BEGIN
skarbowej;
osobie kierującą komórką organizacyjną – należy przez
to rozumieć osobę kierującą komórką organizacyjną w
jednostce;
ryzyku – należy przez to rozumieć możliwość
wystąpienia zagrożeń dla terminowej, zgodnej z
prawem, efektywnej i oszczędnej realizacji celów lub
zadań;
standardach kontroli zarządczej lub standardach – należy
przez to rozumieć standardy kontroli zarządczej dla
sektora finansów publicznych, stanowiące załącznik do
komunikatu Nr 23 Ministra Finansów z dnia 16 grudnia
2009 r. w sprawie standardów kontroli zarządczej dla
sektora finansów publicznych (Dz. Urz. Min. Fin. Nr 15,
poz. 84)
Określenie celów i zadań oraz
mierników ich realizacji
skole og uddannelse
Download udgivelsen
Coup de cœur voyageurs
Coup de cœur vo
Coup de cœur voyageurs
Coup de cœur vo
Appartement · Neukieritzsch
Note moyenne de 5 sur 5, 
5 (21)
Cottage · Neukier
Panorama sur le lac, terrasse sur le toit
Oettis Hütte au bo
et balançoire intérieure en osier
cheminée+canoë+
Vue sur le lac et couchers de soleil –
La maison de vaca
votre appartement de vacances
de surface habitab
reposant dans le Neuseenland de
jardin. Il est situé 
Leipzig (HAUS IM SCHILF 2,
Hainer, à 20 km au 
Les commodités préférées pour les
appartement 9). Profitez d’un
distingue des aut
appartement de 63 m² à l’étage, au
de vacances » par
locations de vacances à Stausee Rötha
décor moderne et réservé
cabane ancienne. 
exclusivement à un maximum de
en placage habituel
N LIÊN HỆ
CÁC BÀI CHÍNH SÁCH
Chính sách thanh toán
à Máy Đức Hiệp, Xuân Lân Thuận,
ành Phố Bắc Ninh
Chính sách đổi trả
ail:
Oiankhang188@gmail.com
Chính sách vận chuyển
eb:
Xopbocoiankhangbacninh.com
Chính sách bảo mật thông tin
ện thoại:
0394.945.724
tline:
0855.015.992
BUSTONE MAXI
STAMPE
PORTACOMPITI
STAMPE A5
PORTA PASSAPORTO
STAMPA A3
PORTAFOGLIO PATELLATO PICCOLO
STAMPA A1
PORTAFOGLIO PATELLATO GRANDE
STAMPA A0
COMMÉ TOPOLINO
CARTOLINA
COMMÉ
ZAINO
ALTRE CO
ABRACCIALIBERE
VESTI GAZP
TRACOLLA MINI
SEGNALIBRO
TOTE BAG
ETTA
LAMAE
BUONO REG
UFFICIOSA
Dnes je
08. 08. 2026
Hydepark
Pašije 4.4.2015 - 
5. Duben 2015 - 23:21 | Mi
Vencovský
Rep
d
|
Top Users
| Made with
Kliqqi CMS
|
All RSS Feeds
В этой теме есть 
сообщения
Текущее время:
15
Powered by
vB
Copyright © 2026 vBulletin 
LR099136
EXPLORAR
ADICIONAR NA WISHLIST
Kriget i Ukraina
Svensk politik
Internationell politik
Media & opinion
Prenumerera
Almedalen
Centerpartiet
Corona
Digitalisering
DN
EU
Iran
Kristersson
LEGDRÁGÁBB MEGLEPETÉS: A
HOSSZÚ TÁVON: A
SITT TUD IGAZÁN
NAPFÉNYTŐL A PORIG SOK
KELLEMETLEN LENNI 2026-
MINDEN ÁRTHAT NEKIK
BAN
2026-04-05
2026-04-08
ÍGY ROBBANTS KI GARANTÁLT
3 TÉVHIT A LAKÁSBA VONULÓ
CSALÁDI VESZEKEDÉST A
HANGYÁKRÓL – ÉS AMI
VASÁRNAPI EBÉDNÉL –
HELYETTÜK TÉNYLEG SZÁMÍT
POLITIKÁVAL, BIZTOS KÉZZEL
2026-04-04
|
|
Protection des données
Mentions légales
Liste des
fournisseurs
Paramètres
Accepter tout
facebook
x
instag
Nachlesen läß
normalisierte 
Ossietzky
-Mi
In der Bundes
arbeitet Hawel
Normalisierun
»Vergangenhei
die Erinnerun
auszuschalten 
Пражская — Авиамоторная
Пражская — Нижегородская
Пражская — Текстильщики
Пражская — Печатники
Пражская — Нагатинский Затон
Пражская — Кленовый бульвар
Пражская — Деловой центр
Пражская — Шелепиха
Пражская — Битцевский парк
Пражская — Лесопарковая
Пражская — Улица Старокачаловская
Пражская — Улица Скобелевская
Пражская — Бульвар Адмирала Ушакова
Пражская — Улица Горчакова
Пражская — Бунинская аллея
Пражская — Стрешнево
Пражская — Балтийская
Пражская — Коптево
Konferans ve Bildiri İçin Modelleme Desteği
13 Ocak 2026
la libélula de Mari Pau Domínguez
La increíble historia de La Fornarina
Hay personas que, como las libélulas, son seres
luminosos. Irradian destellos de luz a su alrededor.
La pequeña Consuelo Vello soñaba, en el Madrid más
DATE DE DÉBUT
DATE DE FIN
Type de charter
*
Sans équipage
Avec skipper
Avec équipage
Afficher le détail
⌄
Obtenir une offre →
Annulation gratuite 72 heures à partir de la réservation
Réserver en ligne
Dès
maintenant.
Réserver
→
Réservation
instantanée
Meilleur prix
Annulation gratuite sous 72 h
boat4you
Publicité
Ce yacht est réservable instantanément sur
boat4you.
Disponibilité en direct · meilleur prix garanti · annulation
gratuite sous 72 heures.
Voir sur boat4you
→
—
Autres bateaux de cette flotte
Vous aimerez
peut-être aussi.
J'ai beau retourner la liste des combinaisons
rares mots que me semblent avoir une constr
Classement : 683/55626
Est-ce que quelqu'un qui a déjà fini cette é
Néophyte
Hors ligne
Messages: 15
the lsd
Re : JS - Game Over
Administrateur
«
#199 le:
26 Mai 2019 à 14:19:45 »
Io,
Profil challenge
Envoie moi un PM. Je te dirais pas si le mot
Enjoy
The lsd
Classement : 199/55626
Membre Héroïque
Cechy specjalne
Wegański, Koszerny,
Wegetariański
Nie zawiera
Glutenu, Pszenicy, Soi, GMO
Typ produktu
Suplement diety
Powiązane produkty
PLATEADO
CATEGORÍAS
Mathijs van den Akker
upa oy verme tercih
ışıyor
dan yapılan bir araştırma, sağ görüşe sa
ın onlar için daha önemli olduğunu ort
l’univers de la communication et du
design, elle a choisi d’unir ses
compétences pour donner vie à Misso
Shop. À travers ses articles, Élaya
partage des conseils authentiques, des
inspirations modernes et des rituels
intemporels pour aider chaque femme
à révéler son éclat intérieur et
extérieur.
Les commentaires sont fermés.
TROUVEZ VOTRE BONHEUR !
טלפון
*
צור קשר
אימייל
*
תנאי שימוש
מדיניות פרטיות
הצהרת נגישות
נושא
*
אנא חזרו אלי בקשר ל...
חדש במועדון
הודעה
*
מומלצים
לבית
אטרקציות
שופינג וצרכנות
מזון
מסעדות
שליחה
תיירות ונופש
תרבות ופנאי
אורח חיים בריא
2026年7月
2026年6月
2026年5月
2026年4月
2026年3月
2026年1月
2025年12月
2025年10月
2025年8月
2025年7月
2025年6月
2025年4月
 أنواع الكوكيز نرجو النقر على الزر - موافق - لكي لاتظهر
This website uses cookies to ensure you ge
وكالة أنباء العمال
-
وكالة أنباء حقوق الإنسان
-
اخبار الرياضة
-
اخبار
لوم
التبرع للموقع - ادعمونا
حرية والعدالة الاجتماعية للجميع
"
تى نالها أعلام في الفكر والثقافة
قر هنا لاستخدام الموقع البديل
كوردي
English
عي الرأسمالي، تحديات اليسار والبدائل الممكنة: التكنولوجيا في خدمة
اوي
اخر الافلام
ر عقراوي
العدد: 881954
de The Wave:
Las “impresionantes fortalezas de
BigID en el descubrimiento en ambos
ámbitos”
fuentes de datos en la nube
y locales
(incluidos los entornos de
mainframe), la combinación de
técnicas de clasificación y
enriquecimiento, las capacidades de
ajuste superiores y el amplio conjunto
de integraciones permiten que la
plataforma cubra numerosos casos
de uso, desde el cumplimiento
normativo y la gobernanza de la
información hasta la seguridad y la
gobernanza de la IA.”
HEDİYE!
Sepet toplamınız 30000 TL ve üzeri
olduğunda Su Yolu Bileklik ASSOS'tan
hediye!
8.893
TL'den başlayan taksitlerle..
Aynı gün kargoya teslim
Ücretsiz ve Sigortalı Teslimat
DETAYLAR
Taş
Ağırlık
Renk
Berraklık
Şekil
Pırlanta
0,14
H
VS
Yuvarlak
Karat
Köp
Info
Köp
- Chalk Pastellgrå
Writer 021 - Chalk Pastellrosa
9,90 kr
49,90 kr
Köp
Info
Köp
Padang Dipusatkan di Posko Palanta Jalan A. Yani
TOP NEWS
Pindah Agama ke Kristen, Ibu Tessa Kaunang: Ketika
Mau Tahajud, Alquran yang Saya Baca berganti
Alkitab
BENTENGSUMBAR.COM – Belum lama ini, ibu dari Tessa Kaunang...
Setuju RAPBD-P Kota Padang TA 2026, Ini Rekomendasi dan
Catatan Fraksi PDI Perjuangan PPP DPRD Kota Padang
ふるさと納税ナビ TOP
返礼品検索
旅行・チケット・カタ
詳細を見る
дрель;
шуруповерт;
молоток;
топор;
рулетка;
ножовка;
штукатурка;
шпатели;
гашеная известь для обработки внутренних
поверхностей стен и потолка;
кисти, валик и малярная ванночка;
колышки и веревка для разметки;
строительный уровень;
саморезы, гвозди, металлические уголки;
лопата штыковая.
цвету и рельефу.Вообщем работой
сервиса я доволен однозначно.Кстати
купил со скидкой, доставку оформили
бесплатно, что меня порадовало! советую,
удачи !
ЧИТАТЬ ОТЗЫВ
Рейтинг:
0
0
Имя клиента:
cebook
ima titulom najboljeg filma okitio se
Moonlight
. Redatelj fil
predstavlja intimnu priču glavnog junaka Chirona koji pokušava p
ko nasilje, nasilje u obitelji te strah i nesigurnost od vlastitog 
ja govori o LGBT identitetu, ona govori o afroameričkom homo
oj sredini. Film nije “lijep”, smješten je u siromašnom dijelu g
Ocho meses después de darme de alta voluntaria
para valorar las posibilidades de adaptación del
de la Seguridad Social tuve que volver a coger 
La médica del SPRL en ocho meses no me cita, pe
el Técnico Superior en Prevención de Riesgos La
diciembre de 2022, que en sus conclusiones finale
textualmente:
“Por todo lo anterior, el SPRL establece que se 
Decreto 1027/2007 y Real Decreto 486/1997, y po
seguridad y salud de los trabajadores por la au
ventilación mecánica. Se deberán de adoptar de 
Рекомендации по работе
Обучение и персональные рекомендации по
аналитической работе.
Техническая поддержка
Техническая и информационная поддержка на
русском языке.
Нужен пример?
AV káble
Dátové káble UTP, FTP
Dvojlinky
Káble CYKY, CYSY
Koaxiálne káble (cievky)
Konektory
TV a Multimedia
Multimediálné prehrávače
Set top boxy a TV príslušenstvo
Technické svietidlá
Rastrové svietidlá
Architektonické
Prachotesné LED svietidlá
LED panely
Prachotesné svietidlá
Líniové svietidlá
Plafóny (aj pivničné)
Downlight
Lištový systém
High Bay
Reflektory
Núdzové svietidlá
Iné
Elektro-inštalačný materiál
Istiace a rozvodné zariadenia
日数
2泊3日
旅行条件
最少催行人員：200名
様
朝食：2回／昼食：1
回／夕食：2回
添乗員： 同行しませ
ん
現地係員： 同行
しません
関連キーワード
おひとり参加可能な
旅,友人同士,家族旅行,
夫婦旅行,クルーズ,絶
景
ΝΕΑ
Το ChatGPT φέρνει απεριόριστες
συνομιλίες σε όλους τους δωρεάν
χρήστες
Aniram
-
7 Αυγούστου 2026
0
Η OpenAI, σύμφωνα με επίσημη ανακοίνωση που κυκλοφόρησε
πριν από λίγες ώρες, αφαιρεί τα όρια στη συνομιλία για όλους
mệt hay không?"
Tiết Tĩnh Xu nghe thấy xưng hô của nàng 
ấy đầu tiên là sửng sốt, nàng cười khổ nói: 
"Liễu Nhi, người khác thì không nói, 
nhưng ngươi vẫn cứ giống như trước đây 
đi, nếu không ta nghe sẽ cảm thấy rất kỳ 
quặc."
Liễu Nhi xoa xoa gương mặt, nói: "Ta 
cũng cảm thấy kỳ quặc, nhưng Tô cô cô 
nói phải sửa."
END
→ **To-do item**
Your task for the entries above: copy exactly the span starting with the line with "Cechy specjalne" and going on through the line with "This website uses cookies to ensure you ge", both lines included, and nothing else.

→ **Exercise result**
Cechy specjalne
Wegański, Koszerny,
Wegetariański
Nie zawiera
Glutenu, Pszenicy, Soi, GMO
Typ produktu
Suplement diety
Powiązane produkty
PLATEADO
CATEGORÍAS
Mathijs van den Akker
upa oy verme tercih
ışıyor
dan yapılan bir araştırma, sağ görüşe sa
ın onlar için daha önemli olduğunu ort
l’univers de la communication et du
design, elle a choisi d’unir ses
compétences pour donner vie à Misso
Shop. À travers ses articles, Élaya
partage des conseils authentiques, des
inspirations modernes et des rituels
intemporels pour aider chaque femme
à révéler son éclat intérieur et
extérieur.
Les commentaires sont fermés.
TROUVEZ VOTRE BONHEUR !
טלפון
*
צור קשר
אימייל
*
תנאי שימוש
מדיניות פרטיות
הצהרת נגישות
נושא
*
אנא חזרו אלי בקשר ל...
חדש במועדון
הודעה
*
מומלצים
לבית
אטרקציות
שופינג וצרכנות
מזון
מסעדות
שליחה
תיירות ונופש
תרבות ופנאי
אורח חיים בריא
2026年7月
2026年6月
2026年5月
2026年4月
2026年3月
2026年1月
2025年12月
2025年10月
2025年8月
2025年7月
2025年6月
2025年4月
 أنواع الكوكيز نرجو النقر على الزر - موافق - لكي لاتظهر
This website uses cookies to ensure you ge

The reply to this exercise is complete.